SHIVARATRI (February - March)
Maha Shivaratri is celebrated throughout the country; it is particularly popular in Uttar Pradesh. Maha Shivratri falls on the I3th (or I4th) day of the dark half of 'Phalgun' (February-March). The name means "the night of Shiva". The ceremonies take place chiefly at night. This is a festival observed in honour of Lord Shiva and it is believed that on this day Lord Shiva was married to Parvati.
On this festival people worship 'Shiva - the Destroyer'. This night marks the night when Lord Shiva danced the 'Tandav'. In Andhra Pradesh, pilgrims throng the Sri Kalahasteshwara Temple at Kalahasti and the Bharamarambha Malikarjunaswamy Temple at Srisailam.
Shiva - the word meaning auspicious - is one of the Hindu Trinity, comprising of Lord Brahma, the creator, Lord Vishnu, the preserver and Lord Shiva or Mahesh, the Destroyer and Re-Producer of life. Shiva is known by many names like "Shankar", "Mahesh", "Bholenath", "Neelakanth", "Shambhu Kailasheshwar", "Umanath", "Nataraj" and others.

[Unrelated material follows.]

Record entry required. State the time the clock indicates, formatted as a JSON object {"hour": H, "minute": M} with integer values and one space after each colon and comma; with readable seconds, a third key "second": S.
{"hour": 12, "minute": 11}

People observe a strict fast on this day. Some devotees do not even take a drop of water and they keep vigil all night. The Shiva Lingam is worshipped throughout the night by washing it every three hours with milk, curd, honey, rose water, etc., whilst the chanting of the Mantra "Om Namah Shivaya" continues. Offerings of Bael leaves are made to the Lingam as Bael leaves are considered very sacred and it is said that Goddess Lakshmi resides in them.
Hymns in praise of Lord Shiva, such as the "Shiva Mahimna Stotra" of Pushpadanta or Ravana's "Shiva Tandava Stotra" are sung with great fervour and devotion. People repeat the 'Panchakshara' Mantra, "Om Namah Shivaya". He, who utters the names of Shiva during Shivaratri, with perfect devotion and concentration, is freed from all sins. He reaches the abode of Shiva and lives there happily. He is liberated from the wheel of births and deaths. Many pilgrims dock to the places where there are Shiva temples.